REQUEST | Return verbatim the run of lines that opens with the line holding "focal_35mm: 81" and closes with the last line of the records.

(Lens and sensor parameters)
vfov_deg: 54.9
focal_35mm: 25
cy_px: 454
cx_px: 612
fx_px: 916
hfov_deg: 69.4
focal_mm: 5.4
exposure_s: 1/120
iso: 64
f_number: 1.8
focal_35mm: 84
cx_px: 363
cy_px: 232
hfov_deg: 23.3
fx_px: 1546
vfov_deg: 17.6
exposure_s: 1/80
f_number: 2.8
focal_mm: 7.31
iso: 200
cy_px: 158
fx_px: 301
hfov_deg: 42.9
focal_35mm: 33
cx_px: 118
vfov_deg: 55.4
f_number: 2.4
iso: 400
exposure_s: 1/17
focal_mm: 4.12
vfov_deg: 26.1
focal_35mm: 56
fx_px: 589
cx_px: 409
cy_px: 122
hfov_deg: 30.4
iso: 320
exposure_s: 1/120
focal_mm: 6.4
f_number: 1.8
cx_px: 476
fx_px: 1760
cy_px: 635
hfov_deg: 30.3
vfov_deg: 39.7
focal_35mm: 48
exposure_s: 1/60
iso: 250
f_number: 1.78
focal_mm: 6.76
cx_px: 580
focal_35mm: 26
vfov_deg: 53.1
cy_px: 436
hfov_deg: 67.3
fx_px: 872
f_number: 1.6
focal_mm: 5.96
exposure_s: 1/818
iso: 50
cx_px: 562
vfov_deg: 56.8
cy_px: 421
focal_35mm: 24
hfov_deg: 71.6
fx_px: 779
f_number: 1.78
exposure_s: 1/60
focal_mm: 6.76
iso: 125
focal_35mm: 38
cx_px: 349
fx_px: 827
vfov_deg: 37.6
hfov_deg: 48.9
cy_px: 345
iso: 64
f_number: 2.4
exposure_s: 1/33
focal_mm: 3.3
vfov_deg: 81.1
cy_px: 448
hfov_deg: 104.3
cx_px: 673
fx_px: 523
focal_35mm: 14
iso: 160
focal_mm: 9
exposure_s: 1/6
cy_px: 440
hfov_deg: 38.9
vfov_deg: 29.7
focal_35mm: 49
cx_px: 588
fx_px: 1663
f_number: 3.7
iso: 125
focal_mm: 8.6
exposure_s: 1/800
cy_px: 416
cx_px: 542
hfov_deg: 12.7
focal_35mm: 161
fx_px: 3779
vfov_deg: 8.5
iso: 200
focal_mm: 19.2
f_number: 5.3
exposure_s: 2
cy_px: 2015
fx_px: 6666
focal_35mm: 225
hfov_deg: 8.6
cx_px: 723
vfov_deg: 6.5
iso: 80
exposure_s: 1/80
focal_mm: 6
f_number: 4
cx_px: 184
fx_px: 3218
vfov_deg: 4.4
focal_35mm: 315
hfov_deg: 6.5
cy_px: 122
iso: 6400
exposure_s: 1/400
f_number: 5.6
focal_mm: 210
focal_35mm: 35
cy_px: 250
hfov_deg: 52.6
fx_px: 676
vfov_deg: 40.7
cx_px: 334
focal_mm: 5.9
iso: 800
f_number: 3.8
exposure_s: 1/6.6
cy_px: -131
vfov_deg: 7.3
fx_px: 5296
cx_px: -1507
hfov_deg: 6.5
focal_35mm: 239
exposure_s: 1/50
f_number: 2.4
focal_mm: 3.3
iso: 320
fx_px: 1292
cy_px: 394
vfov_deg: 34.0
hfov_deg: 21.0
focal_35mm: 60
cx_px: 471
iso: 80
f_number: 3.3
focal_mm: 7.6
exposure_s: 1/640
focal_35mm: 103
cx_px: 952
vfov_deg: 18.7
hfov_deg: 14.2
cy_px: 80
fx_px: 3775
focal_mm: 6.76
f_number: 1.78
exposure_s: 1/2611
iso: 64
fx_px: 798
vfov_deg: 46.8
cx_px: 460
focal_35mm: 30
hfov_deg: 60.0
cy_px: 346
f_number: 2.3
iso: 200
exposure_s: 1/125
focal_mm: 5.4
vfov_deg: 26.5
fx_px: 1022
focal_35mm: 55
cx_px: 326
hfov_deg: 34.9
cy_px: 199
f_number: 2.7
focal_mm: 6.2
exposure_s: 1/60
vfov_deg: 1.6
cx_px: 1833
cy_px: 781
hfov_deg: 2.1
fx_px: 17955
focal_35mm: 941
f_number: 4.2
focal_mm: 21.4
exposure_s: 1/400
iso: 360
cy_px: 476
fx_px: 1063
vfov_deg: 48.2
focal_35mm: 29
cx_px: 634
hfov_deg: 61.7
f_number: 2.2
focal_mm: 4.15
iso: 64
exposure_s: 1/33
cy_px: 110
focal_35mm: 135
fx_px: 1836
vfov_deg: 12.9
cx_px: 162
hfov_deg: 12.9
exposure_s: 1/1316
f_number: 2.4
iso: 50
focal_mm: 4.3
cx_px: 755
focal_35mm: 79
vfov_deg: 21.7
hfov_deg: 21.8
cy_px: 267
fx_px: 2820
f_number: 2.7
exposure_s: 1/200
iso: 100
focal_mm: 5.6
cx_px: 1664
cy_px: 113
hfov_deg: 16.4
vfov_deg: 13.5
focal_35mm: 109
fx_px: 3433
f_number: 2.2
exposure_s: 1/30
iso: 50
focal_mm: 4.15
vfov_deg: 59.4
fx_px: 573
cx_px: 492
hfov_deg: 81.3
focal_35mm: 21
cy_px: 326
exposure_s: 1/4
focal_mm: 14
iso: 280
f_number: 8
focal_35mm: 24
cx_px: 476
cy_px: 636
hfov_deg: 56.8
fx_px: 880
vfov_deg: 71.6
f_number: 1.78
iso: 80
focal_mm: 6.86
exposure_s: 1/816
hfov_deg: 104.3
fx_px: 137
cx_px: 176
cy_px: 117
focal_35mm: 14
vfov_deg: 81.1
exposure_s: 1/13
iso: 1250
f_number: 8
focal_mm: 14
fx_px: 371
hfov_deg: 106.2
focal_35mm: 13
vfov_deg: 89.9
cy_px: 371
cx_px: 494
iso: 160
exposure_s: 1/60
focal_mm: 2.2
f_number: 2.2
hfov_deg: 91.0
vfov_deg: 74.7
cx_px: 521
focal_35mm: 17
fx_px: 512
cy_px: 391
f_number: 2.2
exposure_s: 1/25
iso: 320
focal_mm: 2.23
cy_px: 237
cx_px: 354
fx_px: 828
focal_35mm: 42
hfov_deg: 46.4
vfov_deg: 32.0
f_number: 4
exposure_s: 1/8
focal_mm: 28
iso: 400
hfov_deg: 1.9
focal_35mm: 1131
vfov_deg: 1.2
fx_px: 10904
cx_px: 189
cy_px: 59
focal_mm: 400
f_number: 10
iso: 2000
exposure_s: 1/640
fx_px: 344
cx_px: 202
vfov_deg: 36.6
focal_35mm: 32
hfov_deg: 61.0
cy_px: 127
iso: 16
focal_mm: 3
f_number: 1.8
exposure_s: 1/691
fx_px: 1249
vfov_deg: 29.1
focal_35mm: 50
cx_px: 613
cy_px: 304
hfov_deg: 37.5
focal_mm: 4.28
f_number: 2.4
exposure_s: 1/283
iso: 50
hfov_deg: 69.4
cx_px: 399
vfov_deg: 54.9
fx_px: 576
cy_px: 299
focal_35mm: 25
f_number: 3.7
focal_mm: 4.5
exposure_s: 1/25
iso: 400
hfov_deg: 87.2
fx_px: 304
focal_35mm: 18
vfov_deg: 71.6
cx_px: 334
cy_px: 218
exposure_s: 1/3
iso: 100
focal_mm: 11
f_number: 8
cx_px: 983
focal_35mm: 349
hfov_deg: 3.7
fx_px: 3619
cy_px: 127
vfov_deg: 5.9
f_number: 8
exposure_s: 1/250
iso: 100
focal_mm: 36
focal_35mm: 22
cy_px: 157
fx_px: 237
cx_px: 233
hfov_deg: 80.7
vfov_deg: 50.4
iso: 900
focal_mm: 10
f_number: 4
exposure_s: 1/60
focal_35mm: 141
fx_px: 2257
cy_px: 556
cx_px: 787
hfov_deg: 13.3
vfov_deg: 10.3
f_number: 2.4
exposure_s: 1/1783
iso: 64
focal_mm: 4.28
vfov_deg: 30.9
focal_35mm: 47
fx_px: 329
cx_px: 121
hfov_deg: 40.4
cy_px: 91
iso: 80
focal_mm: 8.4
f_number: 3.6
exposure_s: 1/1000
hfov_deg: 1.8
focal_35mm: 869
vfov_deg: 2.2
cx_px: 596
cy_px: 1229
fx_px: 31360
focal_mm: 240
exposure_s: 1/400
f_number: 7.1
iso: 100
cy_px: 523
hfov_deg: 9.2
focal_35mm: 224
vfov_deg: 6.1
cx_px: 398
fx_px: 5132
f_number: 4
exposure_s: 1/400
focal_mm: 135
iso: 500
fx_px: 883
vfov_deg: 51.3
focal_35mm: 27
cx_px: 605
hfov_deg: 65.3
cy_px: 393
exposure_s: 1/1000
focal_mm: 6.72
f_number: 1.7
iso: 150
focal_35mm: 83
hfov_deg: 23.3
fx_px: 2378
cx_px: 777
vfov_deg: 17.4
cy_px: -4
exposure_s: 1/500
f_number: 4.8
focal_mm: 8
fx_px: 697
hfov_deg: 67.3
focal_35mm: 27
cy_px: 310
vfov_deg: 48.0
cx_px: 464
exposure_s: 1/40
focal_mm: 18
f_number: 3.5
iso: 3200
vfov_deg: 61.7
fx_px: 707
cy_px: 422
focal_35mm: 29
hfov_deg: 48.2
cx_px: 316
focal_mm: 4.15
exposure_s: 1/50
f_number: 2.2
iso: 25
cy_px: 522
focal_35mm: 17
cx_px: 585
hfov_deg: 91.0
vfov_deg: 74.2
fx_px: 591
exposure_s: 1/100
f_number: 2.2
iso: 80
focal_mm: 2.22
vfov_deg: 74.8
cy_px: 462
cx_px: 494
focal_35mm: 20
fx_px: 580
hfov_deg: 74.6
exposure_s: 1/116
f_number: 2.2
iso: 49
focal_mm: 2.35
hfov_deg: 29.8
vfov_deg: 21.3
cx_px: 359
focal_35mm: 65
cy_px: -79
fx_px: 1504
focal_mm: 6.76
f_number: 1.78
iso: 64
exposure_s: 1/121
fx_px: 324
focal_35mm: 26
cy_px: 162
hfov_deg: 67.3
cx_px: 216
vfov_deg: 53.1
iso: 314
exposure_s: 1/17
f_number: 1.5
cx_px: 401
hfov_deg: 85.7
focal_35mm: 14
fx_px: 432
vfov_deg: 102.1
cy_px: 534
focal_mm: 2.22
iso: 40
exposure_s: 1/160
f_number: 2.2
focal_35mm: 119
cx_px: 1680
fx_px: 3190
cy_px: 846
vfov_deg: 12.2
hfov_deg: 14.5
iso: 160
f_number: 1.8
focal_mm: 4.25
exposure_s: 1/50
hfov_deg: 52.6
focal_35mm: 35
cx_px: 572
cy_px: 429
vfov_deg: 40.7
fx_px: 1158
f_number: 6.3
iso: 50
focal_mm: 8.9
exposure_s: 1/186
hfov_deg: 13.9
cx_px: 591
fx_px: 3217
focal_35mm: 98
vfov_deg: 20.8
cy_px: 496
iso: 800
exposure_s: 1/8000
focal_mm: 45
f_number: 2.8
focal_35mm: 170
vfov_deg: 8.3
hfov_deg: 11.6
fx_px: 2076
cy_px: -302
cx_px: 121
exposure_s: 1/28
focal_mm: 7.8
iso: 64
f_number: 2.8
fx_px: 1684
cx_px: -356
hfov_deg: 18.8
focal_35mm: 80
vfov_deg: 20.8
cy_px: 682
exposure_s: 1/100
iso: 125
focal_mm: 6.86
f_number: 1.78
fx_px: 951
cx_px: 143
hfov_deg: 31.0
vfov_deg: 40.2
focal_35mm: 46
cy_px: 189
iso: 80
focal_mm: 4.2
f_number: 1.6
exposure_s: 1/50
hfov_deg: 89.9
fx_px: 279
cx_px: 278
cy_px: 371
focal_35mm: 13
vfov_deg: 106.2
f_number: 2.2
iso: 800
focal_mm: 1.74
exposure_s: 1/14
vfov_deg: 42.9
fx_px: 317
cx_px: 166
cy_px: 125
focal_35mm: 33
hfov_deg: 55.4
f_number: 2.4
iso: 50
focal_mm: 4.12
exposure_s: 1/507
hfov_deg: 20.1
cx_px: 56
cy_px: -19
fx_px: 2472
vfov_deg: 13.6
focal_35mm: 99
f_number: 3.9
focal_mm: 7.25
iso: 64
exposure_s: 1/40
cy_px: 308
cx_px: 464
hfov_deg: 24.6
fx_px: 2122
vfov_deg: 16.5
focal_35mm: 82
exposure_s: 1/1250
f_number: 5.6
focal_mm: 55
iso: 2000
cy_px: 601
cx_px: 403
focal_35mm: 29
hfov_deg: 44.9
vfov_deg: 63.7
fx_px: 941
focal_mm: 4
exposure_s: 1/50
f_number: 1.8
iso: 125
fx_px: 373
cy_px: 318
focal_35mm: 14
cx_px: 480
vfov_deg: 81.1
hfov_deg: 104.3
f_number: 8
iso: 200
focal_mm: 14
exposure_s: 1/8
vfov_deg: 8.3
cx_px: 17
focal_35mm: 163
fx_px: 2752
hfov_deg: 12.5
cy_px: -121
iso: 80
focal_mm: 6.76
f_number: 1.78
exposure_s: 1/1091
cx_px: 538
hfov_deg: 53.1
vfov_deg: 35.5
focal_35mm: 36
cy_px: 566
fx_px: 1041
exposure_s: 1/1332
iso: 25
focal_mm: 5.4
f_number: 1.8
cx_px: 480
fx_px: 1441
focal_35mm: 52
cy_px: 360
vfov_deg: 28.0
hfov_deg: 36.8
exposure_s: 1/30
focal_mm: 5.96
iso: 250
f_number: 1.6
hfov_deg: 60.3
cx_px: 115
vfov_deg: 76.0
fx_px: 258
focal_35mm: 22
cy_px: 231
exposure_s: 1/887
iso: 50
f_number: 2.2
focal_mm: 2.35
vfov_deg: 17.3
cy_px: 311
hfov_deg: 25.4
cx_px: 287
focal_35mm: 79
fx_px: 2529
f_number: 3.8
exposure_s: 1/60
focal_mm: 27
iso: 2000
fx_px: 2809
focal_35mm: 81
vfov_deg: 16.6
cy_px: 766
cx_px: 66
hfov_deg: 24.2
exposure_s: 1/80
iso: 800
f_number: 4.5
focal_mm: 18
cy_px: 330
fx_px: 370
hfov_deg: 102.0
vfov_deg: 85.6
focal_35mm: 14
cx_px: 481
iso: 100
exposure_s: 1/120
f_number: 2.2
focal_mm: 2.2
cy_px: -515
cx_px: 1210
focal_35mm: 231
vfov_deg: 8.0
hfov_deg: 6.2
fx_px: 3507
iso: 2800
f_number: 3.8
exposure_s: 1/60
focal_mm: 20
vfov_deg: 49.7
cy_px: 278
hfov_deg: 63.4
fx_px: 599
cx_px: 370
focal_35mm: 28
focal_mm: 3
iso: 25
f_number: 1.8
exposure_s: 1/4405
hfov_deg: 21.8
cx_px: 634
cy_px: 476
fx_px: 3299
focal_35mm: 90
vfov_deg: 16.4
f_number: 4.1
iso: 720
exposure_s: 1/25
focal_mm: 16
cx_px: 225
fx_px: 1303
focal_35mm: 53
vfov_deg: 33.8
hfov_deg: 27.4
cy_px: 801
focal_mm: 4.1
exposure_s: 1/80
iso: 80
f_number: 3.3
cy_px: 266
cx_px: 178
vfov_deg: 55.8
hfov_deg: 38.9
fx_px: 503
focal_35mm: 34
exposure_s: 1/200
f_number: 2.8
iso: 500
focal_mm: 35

RESULT FOR THIS EXERCISE |
focal_35mm: 81
vfov_deg: 16.6
cy_px: 766
cx_px: 66
hfov_deg: 24.2
exposure_s: 1/80
iso: 800
f_number: 4.5
focal_mm: 18
cy_px: 330
fx_px: 370
hfov_deg: 102.0
vfov_deg: 85.6
focal_35mm: 14
cx_px: 481
iso: 100
exposure_s: 1/120
f_number: 2.2
focal_mm: 2.2
cy_px: -515
cx_px: 1210
focal_35mm: 231
vfov_deg: 8.0
hfov_deg: 6.2
fx_px: 3507
iso: 2800
f_number: 3.8
exposure_s: 1/60
focal_mm: 20
vfov_deg: 49.7
cy_px: 278
hfov_deg: 63.4
fx_px: 599
cx_px: 370
focal_35mm: 28
focal_mm: 3
iso: 25
f_number: 1.8
exposure_s: 1/4405
hfov_deg: 21.8
cx_px: 634
cy_px: 476
fx_px: 3299
focal_35mm: 90
vfov_deg: 16.4
f_number: 4.1
iso: 720
exposure_s: 1/25
focal_mm: 16
cx_px: 225
fx_px: 1303
focal_35mm: 53
vfov_deg: 33.8
hfov_deg: 27.4
cy_px: 801
focal_mm: 4.1
exposure_s: 1/80
iso: 80
f_number: 3.3
cy_px: 266
cx_px: 178
vfov_deg: 55.8
hfov_deg: 38.9
fx_px: 503
focal_35mm: 34
exposure_s: 1/200
f_number: 2.8
iso: 500
focal_mm: 35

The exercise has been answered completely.